Friday, December 07, 2012

The Cats In The Hat Won't Be Coming Back

It is approximately one year since Olympus' two-decade cover-up of zaitech  losses was outed.  Former Chairman & President Kikukawa and the other most culpable officers and directors have pleaded guilty; Mr Woodford has been exonerated and published his "Kiss & Tell"; Olympus lives on (with the aid of its domestic saviours) still a world-class med-tech unit attached to a sinking legacy ball & chain imaging unit, and, little has changed in Japanese corporate S.O.P.

It is no coincidence then, on the anniversary, that I have just finished reading Mr. Woodford's account entitled "Exposure" published by Portfolio Penguin. It is a good read. Not because it is well-written (few, if any, business biographies are). Not because good triumphs over evil. Not because we like him (I am agnostic, not having met him), nor because he is a superhero (which by most measures, he is not). It is a worthy read because at its essence, it is a good story - one that has the requisite suspense and that, in the end, satisfies the reader because Truth, with an upper-case "T") DOES resoundingly trump Deceitful Lies. While it is billed as a story where virtuous David will be victorious over Goliath, in reality, Goliath, (to mix metaphoric fables) is felled by a mouse who shoves a proverbial thorn into his foot, after which Goliath brings about his own syphilitic-like misfortune before committing seppuku. Given the current state of financial markets, corporate governance and transparency in Japan, the triumph of Truth is a moderate victory, albeit within a seemingly endless losing war.

(Stored entries)

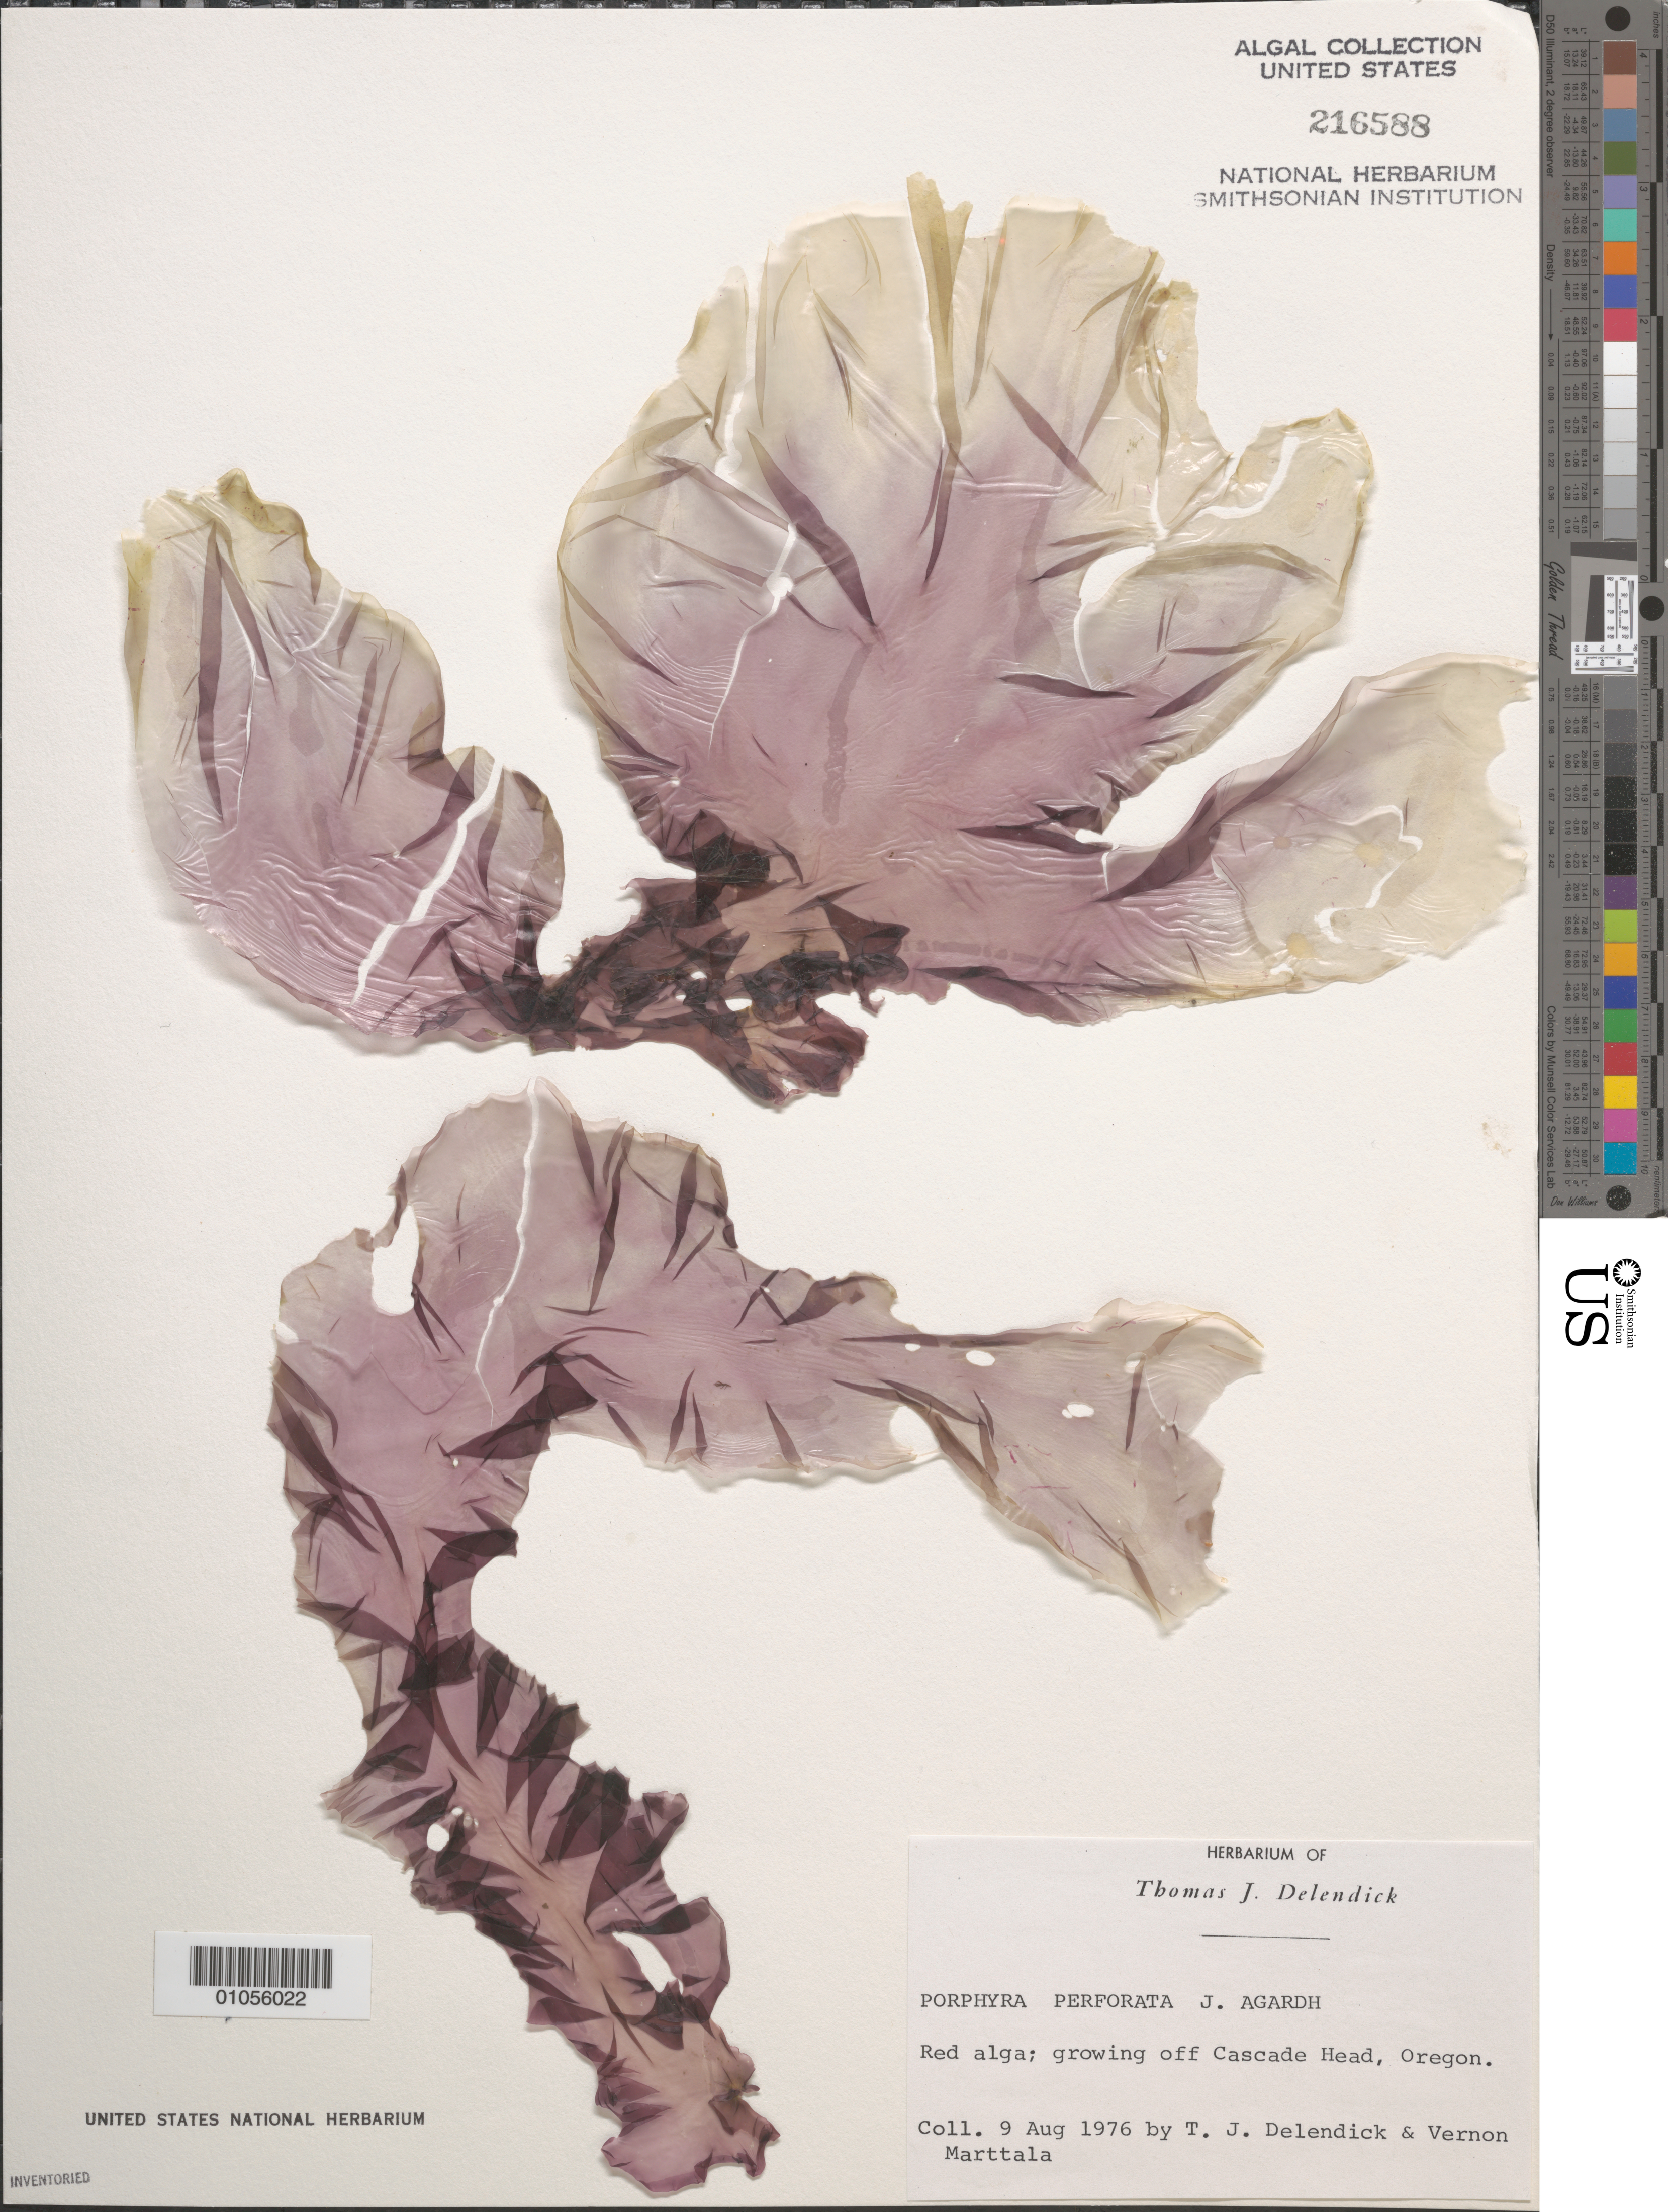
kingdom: Plantae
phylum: Rhodophyta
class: Bangiophyceae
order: Bangiales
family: Bangiaceae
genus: Pyropia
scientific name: Pyropia perforata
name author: (J. Agardh) S.C. Lindstrom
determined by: Algae name updating Project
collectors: T. Delendick & V. Marttala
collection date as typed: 09 Aug 1976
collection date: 1976-08-09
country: United States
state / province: Oregon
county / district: Tillamook County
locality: Off the coast of Cascade Head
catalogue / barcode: US 216588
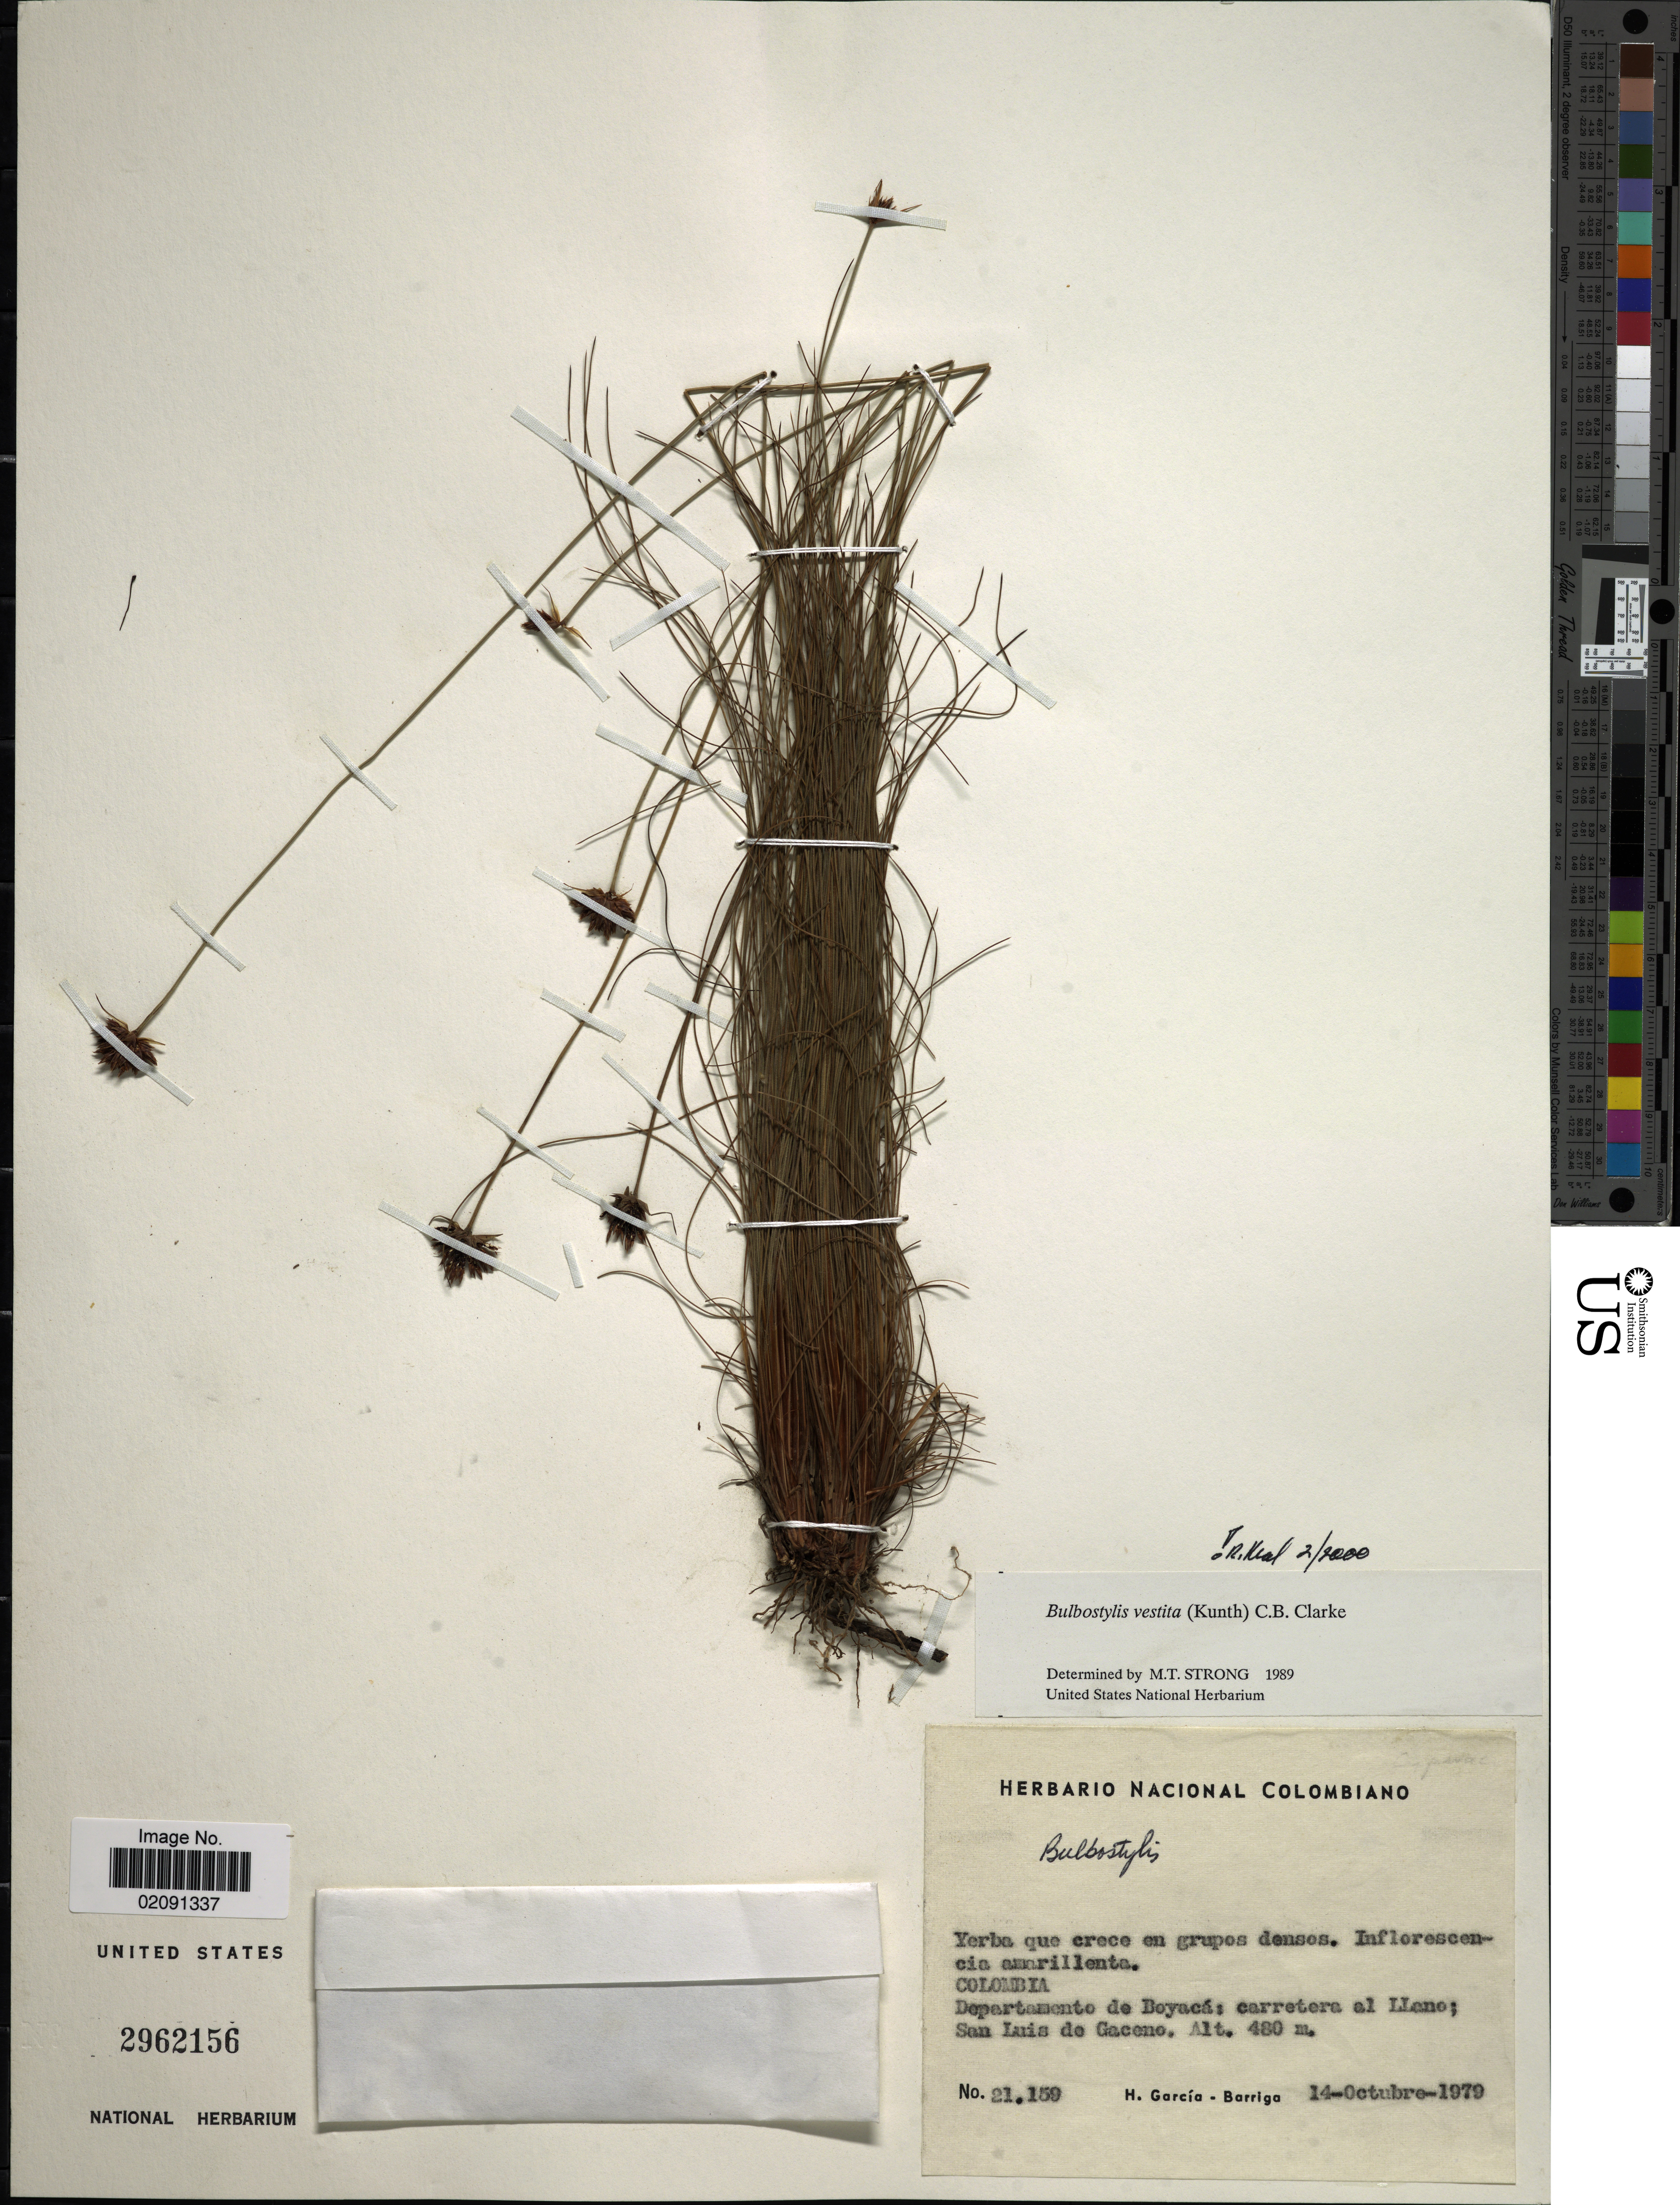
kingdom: Plantae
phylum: Tracheophyta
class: Liliopsida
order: Poales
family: Cyperaceae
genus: Bulbostylis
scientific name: Bulbostylis vestita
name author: (Kunth) C.B. Clarke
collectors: H. García Barriga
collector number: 21159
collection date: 1979-10-14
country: Colombia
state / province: Boyacá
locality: Carretera el Llano, San Luis de Gaceno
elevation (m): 480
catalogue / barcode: US 2962156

Instruction A :: Decide whether each statement agrees with the Olympus post, answering yes or no and quoting the deciding words: (i) the writer has met Mr. Woodford; (ii) Mr. Woodford's account is called "Exposure" and is published by Portfolio Penguin; (iii) the writer recommends the book for its fine writing.
Instruction B :: Carry the Olympus post forward from its final sentence.

Exercise result A ::
(i) No: "I am agnostic, not having met him"
(ii) Yes: "Mr. Woodford's account entitled "Exposure" published by Portfolio Penguin"
(iii) No: "Not because it is well-written (few, if any, business biographies are)"

Exercise result B ::
Whatever else Michael Woodford may or may not be, he is earnest. He defines the word. He does everything correctly (even his eventual defiance is diplomatic with the perfect amount of rectitude) respecting convention and culture, from the non-Japanese corporate point of view. From where I sit, as a jaded, borderline-cynic, financial-markets person, this is both refreshing and amusing. He is parachuted into boardroom-central from the periphery, oblivious of what is about to hit him. His first surprise and disappointment: despite the billing and the hype, he's not really CEO. The wily Chairman has given Mr Woodford a title, the grunt work, while keeping the cat-bird's seat for himself. Woodford is perplexed, but not as much as the curious reader who is wondering why these details weren't agreed before. Surely Nissan's Ghosn and Sony's ex, Howard Stringer, despite Japanese cultural aversion to litigiousness have quite detailed contracts. This and a few other slights, seemingly causes Woodford to change his opinion of his former mentor, Mr Kikukawa. Twenty years is a long time to work with someone, get drunk with them, and still not know *who* they are. I joke sometimes that one doesn't really *know* someone until they come and stay at one's house for a while, nonetheless two decades of corporate carousing salary-man-style seems like plenty of time to peer inside your bosses character and realize that he is a dick (even if he was your protector), and you should watch your back. Was the cultural gulf THAT wide?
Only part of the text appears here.